BEGIN Provided entries

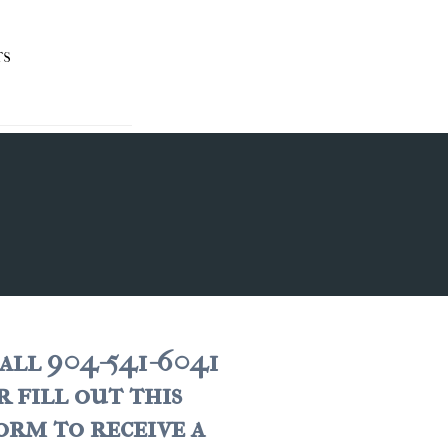
TS
all 904-541-6041
r fill out this
orm to receive a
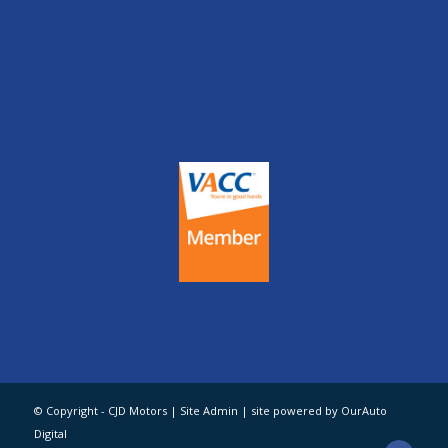
© Copyright - CJD Motors |
Site Admin
| site powered by OurAuto
Digital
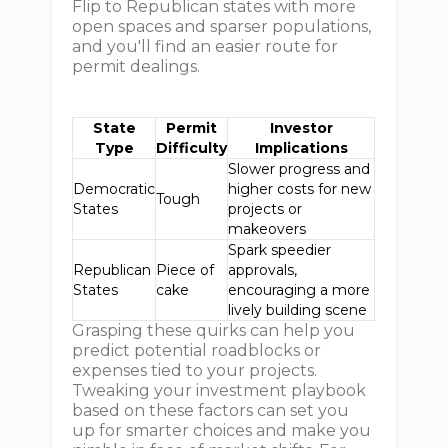
Flip to Republican states with more
open spaces and sparser populations,
and you'll find an easier route for
permit dealings.
State
Permit
Investor
Type
Difficulty
Implications
Slower progress and
Democratic
higher costs for new
Tough
States
projects or
makeovers
Spark speedier
Republican
Piece of
approvals,
States
cake
encouraging a more
lively building scene
Grasping these quirks can help you
predict potential roadblocks or
expenses tied to your projects.
Tweaking your investment playbook
based on these factors can set you
up for smarter choices and make you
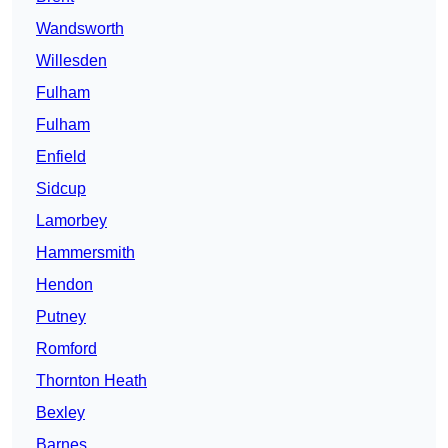
Wandsworth
Willesden
Fulham
Fulham
Enfield
Sidcup
Lamorbey
Hammersmith
Hendon
Putney
Romford
Thornton Heath
Bexley
Barnes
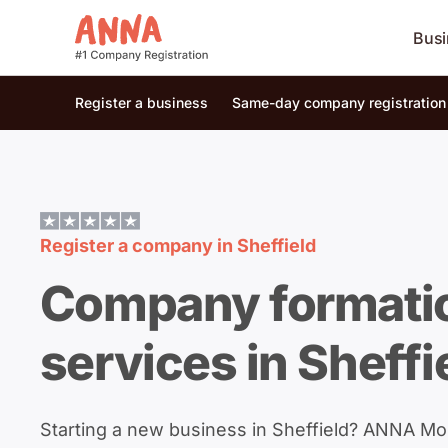
Busi
Register a business
Same-day company registration
Register a company in
Sheffield
Company formati
services in Sheffi
Starting a new business in Sheffield? ANNA M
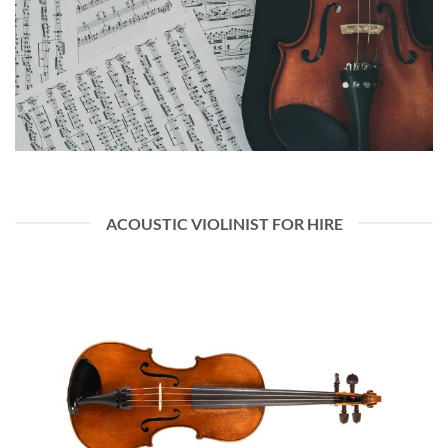
ACOUSTIC VIOLINIST FOR HIRE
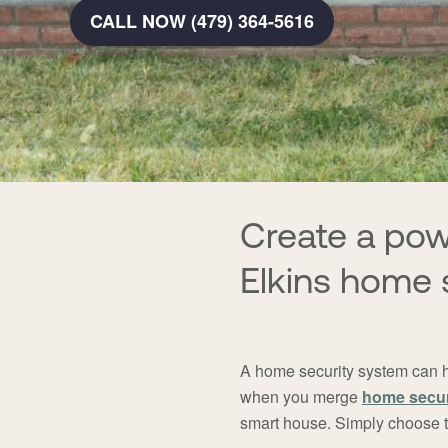
CALL NOW (479) 364-5616
Create a po
Elkins home 
A home security system can h
when you merge
home secur
smart house. Simply choose th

END Provided entries

Task instructions
An exact copy of the line containing "when you merge" and all lines after it, through the last line of the entries, is the required answer.

Expected answer
when you merge
home secur
smart house. Simply choose th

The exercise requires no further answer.